In Matthew 7:24–27, Jesus tells us about someone’s house: “Everyone then who hears these words of mine and does them will be like a wise man who built his house on the rock.” Jesus goes on to say that when the rains, winds, and floods came, the house survived. I’ve often wondered what style of house Jesus is describing in this passage. In all likelihood, the ancient people who heard Jesus teaching that day would have thought of their mud and clay homes. Perhaps you think of your childhood home or the house you live in now.
Everyone’s house is different. Even ancient mud and clay homes differed from one another. They had different sizes, different decorations, and different locations. But in Jesus’ metaphor, the house is meant to point to one’s life. This house is something we’re always building as we become who we are. What’s more, our lives are different from one another. Therefore, every life represented as a house in this passage will look different. We Christians are born in different time periods, with different families, different occupations, and different callings.
Jesus doesn’t comment on the style or particular qualities of the house in this passage. As a result, He doesn’t comment on exactly what our life looks like. What He emphasizes is what our life is built on. The house of the wise man is built on the rock. The wise man builds on the rock because he hears and does Jesus’ words (v. 24). So, regardless of what our house looks like—who we are and what our lives consist of—we’re called to build on the same foundation. We’re called to be hearers and doers of God’s Word. That doesn’t mean that what our lives look like doesn’t matter, but what Jesus is emphasizing here is the foundation. The foundation is the thing that imparts stability to everything else.
Contrast that with the foolish man, who also has a house: “And everyone who hears these words of mine and does not do them will be like a foolish man who built his house on the sand” (v. 26).
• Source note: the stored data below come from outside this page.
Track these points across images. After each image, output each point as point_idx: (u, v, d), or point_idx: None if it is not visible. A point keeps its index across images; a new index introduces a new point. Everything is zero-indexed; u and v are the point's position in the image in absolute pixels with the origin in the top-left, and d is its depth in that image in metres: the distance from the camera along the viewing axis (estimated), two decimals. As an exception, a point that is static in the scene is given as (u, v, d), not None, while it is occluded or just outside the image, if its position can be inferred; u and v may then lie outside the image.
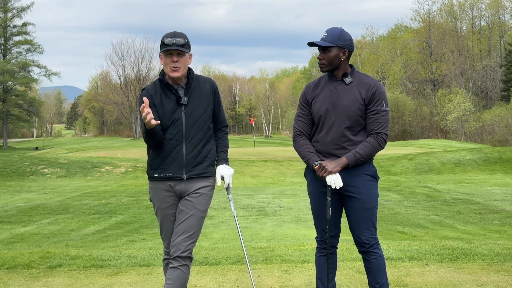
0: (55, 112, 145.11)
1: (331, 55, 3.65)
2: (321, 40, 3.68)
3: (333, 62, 3.67)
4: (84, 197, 17.31)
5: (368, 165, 3.71)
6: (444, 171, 24.46)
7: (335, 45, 3.63)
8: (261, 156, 31.20)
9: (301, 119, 3.83)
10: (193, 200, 3.70)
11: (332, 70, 3.72)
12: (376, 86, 3.66)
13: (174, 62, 3.63)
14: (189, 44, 3.69)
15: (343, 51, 3.66)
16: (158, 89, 3.74)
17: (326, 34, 3.69)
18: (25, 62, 76.97)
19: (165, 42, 3.62)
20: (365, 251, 3.75)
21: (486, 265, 5.49)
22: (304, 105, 3.82)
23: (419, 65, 74.36)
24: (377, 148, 3.66)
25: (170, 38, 3.62)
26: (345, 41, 3.66)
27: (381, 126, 3.64)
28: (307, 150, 3.75)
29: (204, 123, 3.74)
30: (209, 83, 3.84)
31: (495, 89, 67.96)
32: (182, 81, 3.75)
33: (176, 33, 3.67)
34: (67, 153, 38.72)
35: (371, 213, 3.71)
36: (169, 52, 3.63)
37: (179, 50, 3.62)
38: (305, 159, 3.76)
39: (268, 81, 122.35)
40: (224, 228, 10.76)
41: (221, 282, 5.03)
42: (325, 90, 3.75)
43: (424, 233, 9.89)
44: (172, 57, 3.63)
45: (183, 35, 3.67)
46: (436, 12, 75.92)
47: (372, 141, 3.64)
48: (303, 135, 3.81)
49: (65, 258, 6.02)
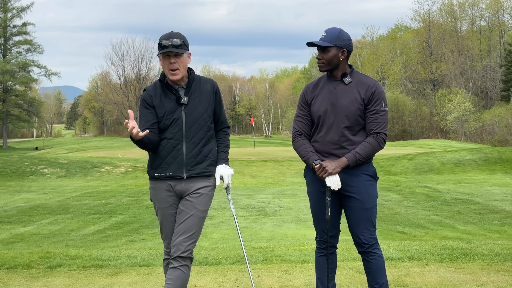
0: (55, 112, 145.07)
1: (330, 55, 3.67)
2: (320, 40, 3.69)
3: (332, 62, 3.69)
4: (84, 197, 17.31)
5: (367, 165, 3.72)
6: (444, 171, 24.46)
7: (334, 45, 3.65)
8: (261, 156, 31.20)
9: (300, 119, 3.83)
10: (194, 200, 3.70)
11: (331, 70, 3.74)
12: (375, 86, 3.68)
13: (172, 64, 3.63)
14: (186, 44, 3.67)
15: (341, 51, 3.68)
16: (158, 90, 3.75)
17: (325, 34, 3.71)
18: (25, 62, 76.95)
19: (162, 44, 3.62)
20: (365, 251, 3.75)
21: (486, 265, 5.49)
22: (304, 106, 3.83)
23: (419, 65, 74.32)
24: (377, 148, 3.67)
25: (166, 39, 3.61)
26: (343, 41, 3.68)
27: (380, 126, 3.66)
28: (306, 149, 3.75)
29: (204, 123, 3.74)
30: (210, 84, 3.84)
31: (495, 89, 67.97)
32: (183, 81, 3.75)
33: (172, 33, 3.65)
34: (67, 153, 38.73)
35: (370, 213, 3.72)
36: (166, 54, 3.63)
37: (176, 51, 3.61)
38: (304, 159, 3.76)
39: (268, 81, 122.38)
40: (224, 228, 10.76)
41: (221, 282, 5.03)
42: (324, 90, 3.76)
43: (424, 233, 9.88)
44: (170, 59, 3.63)
45: (179, 35, 3.65)
46: (436, 12, 76.00)
47: (372, 141, 3.65)
48: (302, 135, 3.82)
49: (65, 258, 6.01)
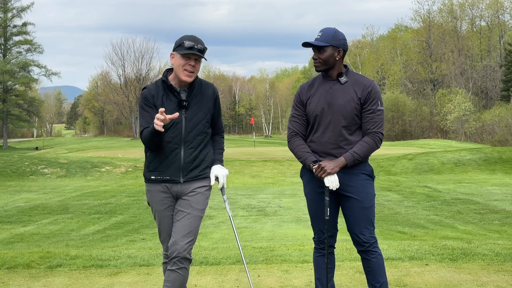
0: (55, 112, 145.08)
1: (326, 54, 3.68)
2: (315, 40, 3.70)
3: (328, 61, 3.69)
4: (84, 197, 17.31)
5: (364, 165, 3.73)
6: (444, 171, 24.46)
7: (330, 44, 3.66)
8: (261, 156, 31.20)
9: (295, 119, 3.83)
10: (190, 199, 3.68)
11: (327, 70, 3.75)
12: (372, 85, 3.69)
13: (192, 67, 3.62)
14: (205, 51, 3.68)
15: (337, 51, 3.69)
16: (160, 90, 3.70)
17: (320, 34, 3.72)
18: (25, 62, 76.99)
19: (186, 45, 3.58)
20: (365, 251, 3.75)
21: (486, 265, 5.48)
22: (299, 106, 3.82)
23: (419, 65, 74.34)
24: (374, 148, 3.68)
25: (191, 42, 3.59)
26: (339, 40, 3.69)
27: (376, 125, 3.67)
28: (303, 150, 3.74)
29: (203, 128, 3.72)
30: (211, 89, 3.82)
31: (495, 89, 67.98)
32: (185, 84, 3.72)
33: (197, 38, 3.65)
34: (67, 153, 38.70)
35: (369, 212, 3.72)
36: (187, 55, 3.60)
37: (198, 55, 3.60)
38: (301, 159, 3.75)
39: (268, 81, 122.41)
40: (224, 228, 10.76)
41: (221, 282, 5.03)
42: (320, 90, 3.76)
43: (424, 233, 9.88)
44: (190, 61, 3.61)
45: (203, 41, 3.66)
46: (436, 12, 76.04)
47: (369, 140, 3.66)
48: (298, 136, 3.81)
49: (65, 258, 6.01)
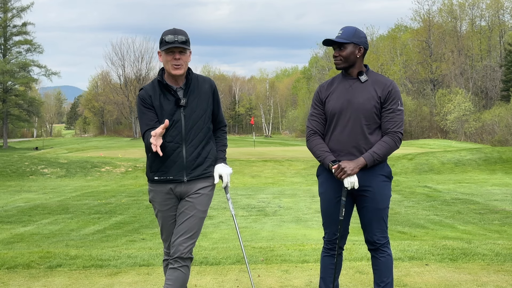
0: (55, 112, 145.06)
1: (347, 51, 3.65)
2: (336, 38, 3.68)
3: (348, 59, 3.67)
4: (84, 197, 17.31)
5: (383, 165, 3.69)
6: (444, 171, 24.46)
7: (351, 41, 3.64)
8: (261, 156, 31.19)
9: (314, 118, 3.79)
10: (193, 200, 3.66)
11: (347, 68, 3.72)
12: (392, 85, 3.68)
13: (176, 60, 3.56)
14: (189, 41, 3.63)
15: (358, 48, 3.67)
16: (157, 90, 3.66)
17: (341, 31, 3.69)
18: (25, 62, 77.02)
19: (166, 39, 3.54)
20: (375, 249, 3.76)
21: (486, 265, 5.48)
22: (318, 104, 3.79)
23: (419, 65, 74.29)
24: (393, 148, 3.64)
25: (171, 35, 3.54)
26: (360, 38, 3.68)
27: (396, 125, 3.64)
28: (322, 149, 3.70)
29: (203, 124, 3.70)
30: (209, 83, 3.78)
31: (495, 89, 67.95)
32: (181, 82, 3.68)
33: (177, 30, 3.59)
34: (67, 153, 38.69)
35: (383, 213, 3.71)
36: (170, 50, 3.56)
37: (181, 48, 3.55)
38: (320, 158, 3.71)
39: (268, 81, 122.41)
40: (224, 228, 10.76)
41: (221, 282, 5.02)
42: (339, 88, 3.73)
43: (424, 233, 9.88)
44: (174, 55, 3.56)
45: (184, 32, 3.60)
46: (436, 12, 75.96)
47: (389, 140, 3.63)
48: (317, 134, 3.77)
49: (65, 258, 6.01)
I used to imagine the foolish man’s house as a dilapidated shack, but the text doesn’t say what kind of house he owns either. Perhaps, instead, it’s a very ornate home with large, well-furnished interiors. Or perhaps it’s your average mud and clay home that looks similar to everyone else’s home. Regardless of what it looks like, the foolish man’s house falls because he built it on the sand—he heard Jesus, but he didn’t heed His Word.
We all build our individual houses, and they are all different. Looks can be deceiving, but what matters is the foundation. Are we hearing what Jesus says but not doing it? Or are we actually doing it? Let us pray that we will be faithful to build our houses—whatever they look like depending on our own particular circumstances, talents, and callings—on Jesus and His Word. It is only through building on this sure foundation that our lives will have any sense of true stability, both now and forever.